The expected return types for all prototype operation interfaces are Observable types: rx.Observable<T>, rx.Single<T> or rx.Completable.

Where a prototype expects zero or more values to be returned, the generated operation interfaces return rx.Observable.

To return an Observable from a collection:

  Observable.just(someList)
      

In the event of zero values being returned, an empty Observable can be returned:

  Observable.empty();
      

Observable can also return an error:

  Observable.error(new MyException())
      

In cases where a prototype expects a single return value, the generated operation interfaces return rx.Single. Single can be used to express that either a value has been emitted or that the operation has failed.

To express a value:

  Single.just("foo")
      

To express a failure:

  Single.error(new MyException())
      

Note that in contrast to rx.Observable<T>, there is no concept of an empty Single. rx.Single must either return a value or an error.

In cases where a prototype is not interested in a return value of generated operation interfaces, rx.Completable is returned. rx.Completable indicates whether an operation was successful or it failed.

To express a successful computation:

  Completable.complete()
      

To express a failure:

  Completable.error(new MyException())
       

The only runtime exceptions that prototypes understand are ResourceOperationFailure exceptions. These should be used.

For example, to return a NOT_FOUND failure:

  return Observable.error(ResourceOperationFailure.notFound());
      

In some of Helix examples, you'll see repositories that also return RxJava Observable, Single or Completable. While this is not necessary, returning these allows prototype implementations to make use of the various Rx combinators.

For example:

  @Override
  public Single<ThingEntity> onRead() {
    return repository
      .retrieveThing(thingId.getValue())
      .map(thing -> ThingEntity.builder()
      .withName(thing.getName())
      .withDescription(thing.getDescription())
        .build());
    }
      

In the preceding example, the repository returns a Single<Thing> which allows us to use the map operator to convert the returned value into a ThingEntity.

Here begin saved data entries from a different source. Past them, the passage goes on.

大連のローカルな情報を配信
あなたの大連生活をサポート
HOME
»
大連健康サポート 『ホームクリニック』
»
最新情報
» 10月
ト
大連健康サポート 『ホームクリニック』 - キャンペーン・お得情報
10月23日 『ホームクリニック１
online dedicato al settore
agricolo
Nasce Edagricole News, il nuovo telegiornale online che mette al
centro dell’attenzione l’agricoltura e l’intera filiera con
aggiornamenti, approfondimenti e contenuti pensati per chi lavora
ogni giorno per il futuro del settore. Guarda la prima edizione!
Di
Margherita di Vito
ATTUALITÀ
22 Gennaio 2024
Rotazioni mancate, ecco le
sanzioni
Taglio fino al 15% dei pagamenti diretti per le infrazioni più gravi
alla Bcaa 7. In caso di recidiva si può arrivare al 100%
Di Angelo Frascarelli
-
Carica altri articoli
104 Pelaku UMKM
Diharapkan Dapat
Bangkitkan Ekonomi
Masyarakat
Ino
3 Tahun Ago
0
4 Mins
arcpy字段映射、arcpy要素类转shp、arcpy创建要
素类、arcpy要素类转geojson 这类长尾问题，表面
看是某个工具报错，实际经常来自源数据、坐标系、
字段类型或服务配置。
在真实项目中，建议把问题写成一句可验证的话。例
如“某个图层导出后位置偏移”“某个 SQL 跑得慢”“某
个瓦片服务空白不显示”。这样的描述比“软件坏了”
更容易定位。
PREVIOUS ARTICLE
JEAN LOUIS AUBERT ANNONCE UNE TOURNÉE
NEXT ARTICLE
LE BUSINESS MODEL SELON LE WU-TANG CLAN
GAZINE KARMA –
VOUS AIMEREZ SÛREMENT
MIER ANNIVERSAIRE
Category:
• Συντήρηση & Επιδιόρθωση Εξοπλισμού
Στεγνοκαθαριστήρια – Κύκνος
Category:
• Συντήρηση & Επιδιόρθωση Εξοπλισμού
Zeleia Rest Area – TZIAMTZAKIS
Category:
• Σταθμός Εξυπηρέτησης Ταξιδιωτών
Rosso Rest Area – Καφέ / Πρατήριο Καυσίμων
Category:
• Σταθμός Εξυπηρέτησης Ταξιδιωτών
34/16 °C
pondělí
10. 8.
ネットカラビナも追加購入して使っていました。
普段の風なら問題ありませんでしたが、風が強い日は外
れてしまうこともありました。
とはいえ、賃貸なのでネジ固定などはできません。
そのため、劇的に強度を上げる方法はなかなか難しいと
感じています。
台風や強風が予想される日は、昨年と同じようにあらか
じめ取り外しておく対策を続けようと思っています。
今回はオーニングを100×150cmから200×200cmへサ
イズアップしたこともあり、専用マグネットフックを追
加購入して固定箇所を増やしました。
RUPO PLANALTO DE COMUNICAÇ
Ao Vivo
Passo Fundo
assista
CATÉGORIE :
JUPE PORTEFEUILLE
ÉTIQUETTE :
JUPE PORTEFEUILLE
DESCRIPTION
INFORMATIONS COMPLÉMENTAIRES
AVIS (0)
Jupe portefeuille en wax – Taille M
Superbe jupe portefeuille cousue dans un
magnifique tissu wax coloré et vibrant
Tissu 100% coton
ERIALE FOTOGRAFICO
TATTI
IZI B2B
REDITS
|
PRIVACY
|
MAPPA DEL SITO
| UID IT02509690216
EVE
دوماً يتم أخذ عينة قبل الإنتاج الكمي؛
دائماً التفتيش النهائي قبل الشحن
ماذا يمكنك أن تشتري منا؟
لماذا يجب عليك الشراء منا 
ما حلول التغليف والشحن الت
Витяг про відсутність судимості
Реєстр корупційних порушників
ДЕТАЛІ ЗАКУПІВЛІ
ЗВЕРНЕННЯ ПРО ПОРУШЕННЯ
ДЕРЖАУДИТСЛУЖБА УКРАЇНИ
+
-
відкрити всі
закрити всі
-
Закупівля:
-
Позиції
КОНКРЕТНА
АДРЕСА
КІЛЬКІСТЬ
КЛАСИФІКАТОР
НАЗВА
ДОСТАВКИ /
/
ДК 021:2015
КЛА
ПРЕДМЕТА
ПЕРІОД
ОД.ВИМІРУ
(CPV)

The same example, but with a "regular" return type:

  @Override
  public Single<ThingEntity> onRead() {
    Thing thing = repository.retrieveThing(thingId.getValue());
    ThingEntity thingEntity =  ThingEntity.builder()
      .withName(thing.getName())
      .withDescription(thing.getDescription())
      .build();
    return Single.just(thingEntity);
  }
      

In addition to being able to use Rx combinators, maintaining the "Observable chain" makes handling and propagating errors fairly simple, without need for try/catch blocks.

Unit testing of RxJava Observable types is fairly simple. RxJava contains a standard TestSubscriber, which allows execution and assertion of observable types.

The typical pattern for using the TestSubscriber is to create an instance and subscribe with this instance to an Observable. After the subscription, various xunit style assertions can be performed on the TestSubscriber instance:

  TestSubscriber<OperationResult> testSubscriber = new TestSubscriber<>();
    //TestSubscriber subscribes to observable
    observable.subscribe(testSubscriber);
          
    //assert if observable completed
    testSubscriber.assertCompleted();
          
    //count number of values emitted by observable
    testSubscriber.assertValueCount(2);
      

The observable values can also be transformed by the TestSubscriber to a java.util.List:

  //emit all values and collect values in a List
  List<MyResourceIdentier> resourceIdentifiers = testSubscriber.getOnNextEvents();
      

This enables convenient list style assertions with advanced assertion frameworks like AsssertJ or Hamcrest.

Note: The TestSubscriber can be used with all observable types: rx.Observable, rx.Single and rx.Completable.

To debug RxJava code via stack traces, use the RxJavaHooks plugin, available from RxJava's github.

RxJava code is executed upon subscription to an observable type. Because of this, when a failure occurs, an exception stack trace may not tell which Rx operation failed. RxJavaHooks captures the stack trace when Observable, Single and Completable operators are instantiated at assembly-time. Whenever an error is signaled via onError(), this assembly-time stack trace is attached as the last cause of that exception.